Forty Years Ago Today

Pope John Paul II: His Remarkable Journey

Pope St. John Paul II began his ministry as the pope. Over the course of the ensuing quarter century, many of us came to revere John Paul II as a hero and a spiritual father.

During the 1980’s, when I was in high-school, some of us held on to the pope for dear life. It seemed like he alone, on the whole face of the earth, offered a brave witness to sexual sanity, to chastity–while everyone else was awash in condoms and broken marriages.

Many of us spent the 90’s reading John Paul II’s writings. He consumed himself with teaching the faith inherited from the Apostles. He traveled the world and used the power of his reverberating voice and magnetic charm to evangelize.

Technocrats and feminists hated his intransigence on artificial contraception, abortion, divorce, and the men-only ministerial priesthood. Political and aesthetic conservatives hated his rejection of the capitalist profit motive and his embrace of Vatican II.

But in the middle, we vast multitudes of spiritual children listened eagerly to the man we loved as a trustworthy father. A lot of us wept more bitterly on the day that he died than we had since we were babies. Mainly because we knew we wouldn’t hear the sound of his voice on earth again.

Looking back now with 20/20 hindsight, we can wish that JP II had applied himself more to the reform of the Roman Curia. We can wish that he had understood the sex-abuse crisis better–understood it more as a practical matter, rather than as a purely spiritual one.

st john paul ii

And we can recognize: The way Popes Paul VI and John Paul II defined the Roman papacy after Vatican II left a huge gap in authority. That gap has now brought the Church to the point of paralysis.

Bishops need a disciplinarian, too—just like priests, seminarians, doctors, nurses, accountants, lawyers, bricklayers, school children–everybody needs a disciplinarian. But the world’s Catholic bishops don’t have one. The whole post-Vatican II system of Church governance assumes that bishops will do right. But, as we now know all too well, often they do not.

So St. John Paul II had human faults, blind spots—which we did not want to see, as we listened to him heroically urge us on to holiness.

But let’s go back to October 22, 1978, to what he said in his homily that day. His words resonate today with even more force than they had then.

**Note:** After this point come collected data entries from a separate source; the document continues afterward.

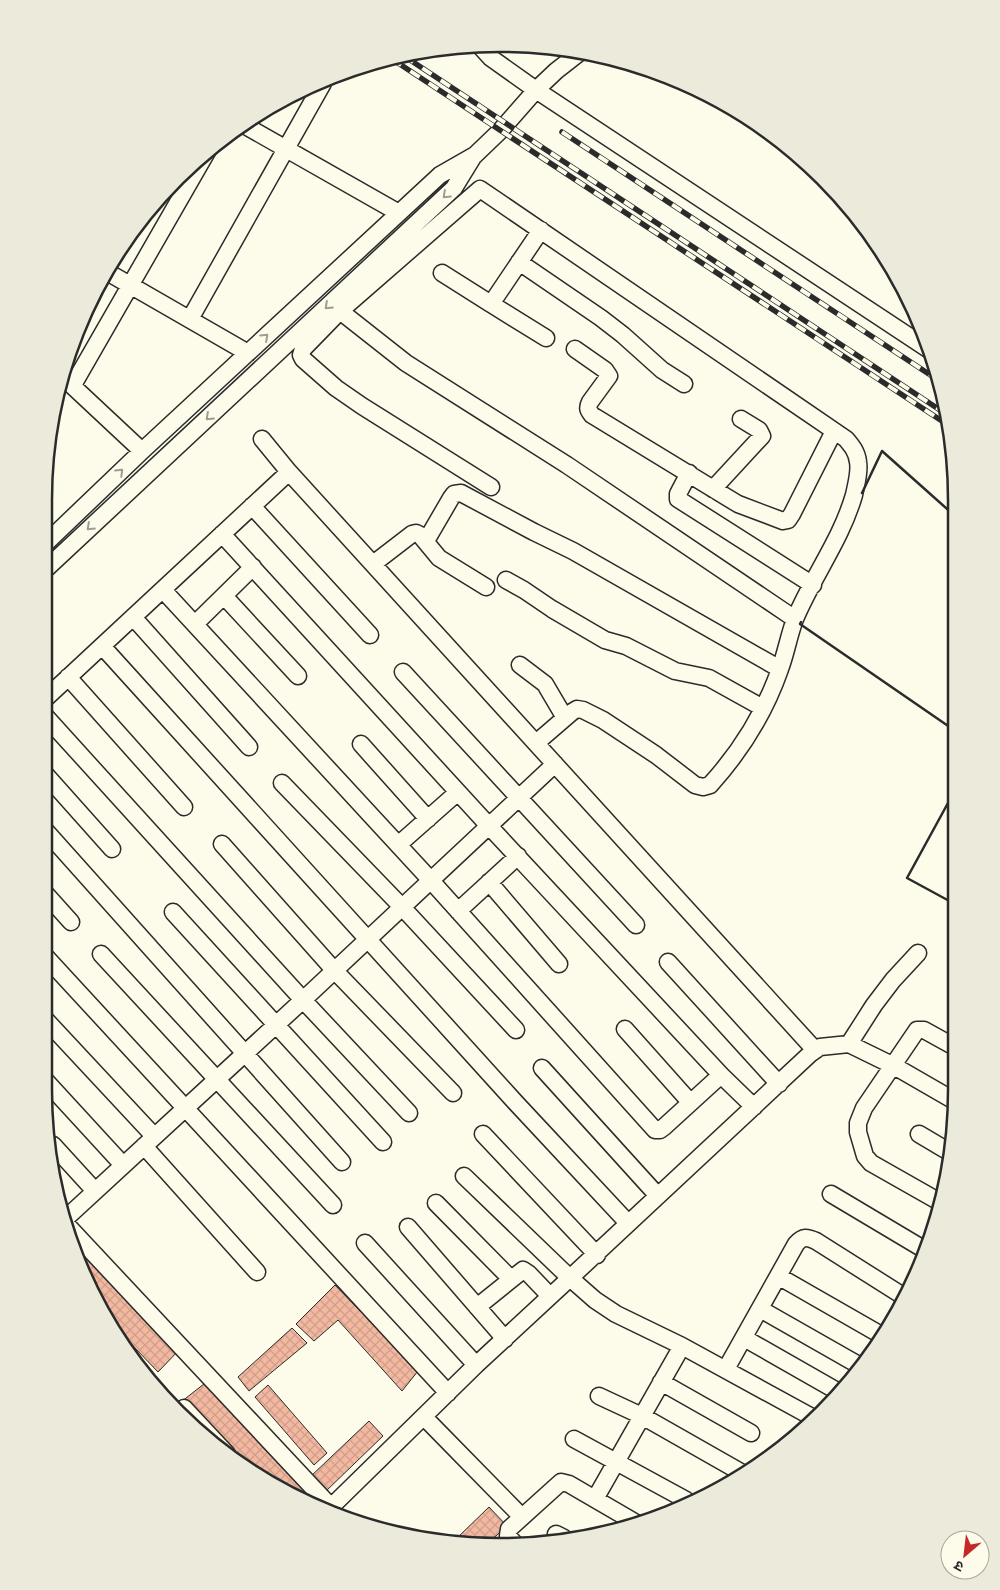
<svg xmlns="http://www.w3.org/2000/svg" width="1000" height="1590" viewBox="0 0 1000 1590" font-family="Rubik,'Noto Sans Devanagari',sans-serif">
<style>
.building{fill:url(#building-cross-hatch);stroke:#2b2b2b}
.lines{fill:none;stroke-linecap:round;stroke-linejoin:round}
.minor-casing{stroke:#2b2b2b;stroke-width:19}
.minor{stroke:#fdfbea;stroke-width:16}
.rail-casing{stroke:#2b2b2b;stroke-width:5.5}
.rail{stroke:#fdfbea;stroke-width:4;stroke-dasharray:11;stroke-linecap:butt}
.wall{stroke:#2b2b2b;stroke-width:2.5}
.oneway{stroke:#9e9d94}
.rim{fill:none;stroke:#2b2b2b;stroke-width:2.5}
</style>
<defs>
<pattern id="building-cross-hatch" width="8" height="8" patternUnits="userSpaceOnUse" patternTransform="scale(1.25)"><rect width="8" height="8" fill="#f2b8a0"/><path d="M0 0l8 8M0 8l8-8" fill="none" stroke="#d09e8a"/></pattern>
</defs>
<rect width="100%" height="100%" fill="#fdfbea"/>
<!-- building -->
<path class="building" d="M68 1236 180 1349 158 1372 111 1323Z
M335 1285 418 1371 402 1391 338 1320 314 1341 296 1324Z
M292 1328 307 1343 249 1391 238 1377Z
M209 1380 322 1506 234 1458 181 1402Z
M268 1385 327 1453 314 1465 255 1397Z
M369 1421 383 1436 325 1492 310 1477Z
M489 1507 507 1526 487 1544 456 1539Z"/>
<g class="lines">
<defs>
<path id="minor" d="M480 46 491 58 536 90 928 349
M244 125 399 213
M541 230 491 304 546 338
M519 262 601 318 623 335 662 370 684 384
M109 273 248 353
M442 273 491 304
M340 311 406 363 567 465 795 619
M190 319 323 83
M575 349 605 370 609 376 590 402C587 408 588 410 592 415L738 504 783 521 788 520 792 514 834 431
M65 379 142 451
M73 385 208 150
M262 439 289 472 815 1050
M689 473 678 494V499L813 585
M491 487 362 406 336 388 303 359 301 355 303 349 340 311 480 189 846 439C852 446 857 452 858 462 860 472 856 485 854 495 841 540 813 576 795 619 789 635 786 653 780 669 765 712 740 752 710 785L703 787 695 785 656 755 603 720 583 710 577 709 572 712 536 743
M713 489 762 436 759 430 741 419
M252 506 370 635
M222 534 489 826 721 1075 754 1107
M426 541 451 498 454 494 461 493 534 532 573 551 780 669
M47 542 142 451 440 175 475 155 500 131 536 90 556 71 579 53
M373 564 412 534 416 533 420 535 439 558 486 587
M47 568 454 188 473 157
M506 580 524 590 552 609 605 640 626 646 675 671 709 678 763 708
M163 590 425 874 655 1130H660L664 1127 721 1075
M224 596 298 676
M133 617 249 747
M195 624 253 567
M102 646 516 1103 628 1223
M520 665 545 684 565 718
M403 672 636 925
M68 677 184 807
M46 698 289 472
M46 717 303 1000 409 1113
M361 744 428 819
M46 775 112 849
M282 783 402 907 516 1030
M45 830 342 1162
M222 844 334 970 453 1093
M398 845 458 792
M489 882 559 964
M45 893 71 922
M458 911 518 856
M173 912 383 1142
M101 954 333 1205
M45 956 448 1393
M668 962 779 1084
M44 1018 154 1136
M625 1029 690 1102
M849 1044 874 1005 893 980 918 953
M542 1068 658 1196
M44 1079 123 1165
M483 1134 597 1255
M919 1134 951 1153
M53 1145 95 1191
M144 1146 257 1272
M464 1176 570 1278 810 1054 820 1047 849 1044 894 1066 953 1100
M831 1194 925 1250
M938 1201 871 1163 865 1156 858 1132V1123L864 1108 917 1030H924L953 1046
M436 1203 511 1279
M65 1219 303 1000 555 764
M66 1224 331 1507
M408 1227 505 1339
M365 1243 476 1365
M778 1276 881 1335
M477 1307 523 1270 529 1274 550 1296
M760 1309 862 1367
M744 1338 837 1391
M726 1369 796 1244C803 1236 807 1237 816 1241L903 1296
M661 1382 751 1433
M599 1396 642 1416 744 1474
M184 1408 227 1454
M424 1417 521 1516
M574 1439 686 1500
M595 1499 682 1346
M329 1509 476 1365 570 1278 595 1300 616 1314 682 1346 810 1416
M556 1534 564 1538
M515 1544 508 1536 509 1529 561 1482 569 1484 636 1523"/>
</defs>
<!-- minor casing -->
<use href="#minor" class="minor-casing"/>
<!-- minor -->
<use href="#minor" class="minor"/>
<defs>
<path id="rail" d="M404 56 946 414
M392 59 948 425
M562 132 941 382"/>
</defs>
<!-- rail casing -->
<use href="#rail" class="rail-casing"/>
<!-- rail -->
<use href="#rail" class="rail"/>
<!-- wall -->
<path class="wall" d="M862 493 882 451 955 516
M801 622 800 624 954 730
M953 903 907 878 954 792"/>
</g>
<!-- one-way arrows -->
<defs><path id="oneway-chevron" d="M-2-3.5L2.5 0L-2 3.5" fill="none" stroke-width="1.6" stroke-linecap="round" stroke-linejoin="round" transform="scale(1.25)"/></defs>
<g class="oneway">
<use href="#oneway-chevron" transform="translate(446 195) rotate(137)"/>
<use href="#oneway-chevron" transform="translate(328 306) rotate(137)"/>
<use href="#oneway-chevron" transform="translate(265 337) rotate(-43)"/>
<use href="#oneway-chevron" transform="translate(209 417) rotate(137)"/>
<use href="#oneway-chevron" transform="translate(120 472) rotate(-44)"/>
<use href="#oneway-chevron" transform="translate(90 527) rotate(137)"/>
</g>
<!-- crop -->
<path d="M0 0H1000V1590H0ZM500 52H500A448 448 0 0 1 948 500V1090A448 448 0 0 1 500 1538H500A448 448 0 0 1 52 1090V500A448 448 0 0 1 500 52Z" fill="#eceadb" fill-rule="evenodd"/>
<path class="rim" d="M500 52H500A448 448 0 0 1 948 500V1090A448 448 0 0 1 500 1538H500A448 448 0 0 1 52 1090V500A448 448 0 0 1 500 52Z"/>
<!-- north arrow -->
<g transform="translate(965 1555) rotate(208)"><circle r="24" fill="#fdfbea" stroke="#a9a89e"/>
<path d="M0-4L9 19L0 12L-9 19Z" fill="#c62828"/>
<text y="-8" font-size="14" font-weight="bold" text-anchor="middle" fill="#2b2b2b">उ</text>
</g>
</svg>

Our time calls us, urges us, obliges us, to gaze on the Lord and to immerse ourselves in humble and devout meditation on the mystery of the supreme power of Christ himself…

The absolute, and yet sweet and gentle, power of the Lord responds to the whole depths of the human person, to his loftiest aspirations of intellect, will and heart. It does not speak the language of force, but expresses itself in charity and truth.

The new Successor of Peter in the See of Rome today makes a fervent, humble and trusting prayer: Christ, make me become and remain the servant of your unique power, the servant of your sweet power, the servant of your power that knows no dusk….

Do not be afraid. Open, I say open wide the doors for Christ… Christ knows ‘that which is in man.’ He alone knows it.

…Man does not know that which is in him, in the depths of his mind and heart… He is uncertain about the meaning of his life on this earth. He is assailed by doubt, a doubt which turns into despair. We ask you, therefore, we beg you with humility and with trust, let Christ speak to man. He alone has words of life, yes, of life eternal.

4 thoughts on “Forty Years Ago Today

  1. I have a great love for St. John Paul the second. His words and wisdom kept my family together. I still remember the tape of the Pope saying the rosary. My grandmother used to have us do the rosary with that tape for years. His accent was comforting and voice caring. I cried when he died too. I have never forgotten his voice.

  2. Well written, Father and I always will remember his Polish heritage and feeling proud of him for that reason alone. But, shouldn’t we wonder how many Popes could be ultimately responsible for the expansion of victims and for those who didn’t have to be victims at all. Should we wonder and worry?